The city’s FDI strategy will focus on opening access to new international markets while strengthening domestic supply chains. It also aims to position the region to participate more actively in key growth sectors, including defence, aerospace, critical minerals processing, and advanced manufacturing.
“This investment comes at a critical time for Sault Ste. Marie, with workers and the broader local economy continuing to feel the impacts of trade uncertainty,” said Matthew Shoemaker, Mayor of Sault Ste. Marie. “With the province’s support, the City is advancing a Foreign Direct Investment Strategy that will strengthen our competitiveness, attract new investment and open the door to diversified markets. This is an important step toward building a more resilient, future-ready economy for our community.”

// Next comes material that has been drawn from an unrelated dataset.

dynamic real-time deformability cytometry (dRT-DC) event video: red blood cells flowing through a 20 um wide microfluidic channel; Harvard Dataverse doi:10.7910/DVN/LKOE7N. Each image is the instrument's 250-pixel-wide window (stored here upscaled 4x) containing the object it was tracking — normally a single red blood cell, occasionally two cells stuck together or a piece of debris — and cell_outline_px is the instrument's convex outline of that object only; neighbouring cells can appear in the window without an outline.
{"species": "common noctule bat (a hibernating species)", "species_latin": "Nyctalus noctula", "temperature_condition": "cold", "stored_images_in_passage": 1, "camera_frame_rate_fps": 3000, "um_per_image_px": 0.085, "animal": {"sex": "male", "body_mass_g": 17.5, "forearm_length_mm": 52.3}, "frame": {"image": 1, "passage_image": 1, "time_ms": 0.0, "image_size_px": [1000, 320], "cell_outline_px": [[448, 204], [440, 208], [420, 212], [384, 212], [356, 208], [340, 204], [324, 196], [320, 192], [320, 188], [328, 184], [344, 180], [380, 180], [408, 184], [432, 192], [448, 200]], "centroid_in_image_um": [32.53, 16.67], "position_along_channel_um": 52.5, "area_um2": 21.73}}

Part of broader tariff response strategy
The TICP is part of Ontario’s nearly $30 billion tariff relief and economic support plan, introduced to help communities and industries navigate disruptions caused by global trade tensions. The $40 million program specifically targets regions that have been disproportionately impacted by tariffs, offering funding for projects that enhance competitiveness and resilience.
In addition to supporting investment attraction strategies, the program encourages supply chain diversification and the development of new trade partnerships beyond the U.S. market. It operates alongside other provincial initiatives, including the Ontario Together Trade Fund and the Protect Ontario Financing Program.
Since its launch, the TICP has received more than 80 applications from municipalities, economic development groups, and industry organizations across the province. Applications under one funding stream remain open on a rolling basis, while another stream closed in September 2025.
Local industry remains central to provincial priorities
The investment underscores the province’s ongoing commitment to protecting industrial jobs in Northern Ontario, particularly in sectors vulnerable to trade disruptions. Sault Ste. Marie remains a critical hub for steel production, with companies such as Algoma Steel playing a key role in the regional economy.
Ontario has previously partnered with the federal government on a joint $500 million investment to support Algoma Steel’s transition and competitiveness in the face of tariff challenges.
As global economic uncertainty persists, provincial officials say targeted investments like the Sault Ste. Marie FDI strategy are essential to ensuring long-term stability. The government also continues to emphasize reducing regulatory barriers and improving investment readiness across priority sectors.
The latest funding announcement signals a continued shift toward economic diversification and resilience-building in trade-exposed communities, as Ontario seeks to position itself more competitively in an evolving global marketplace.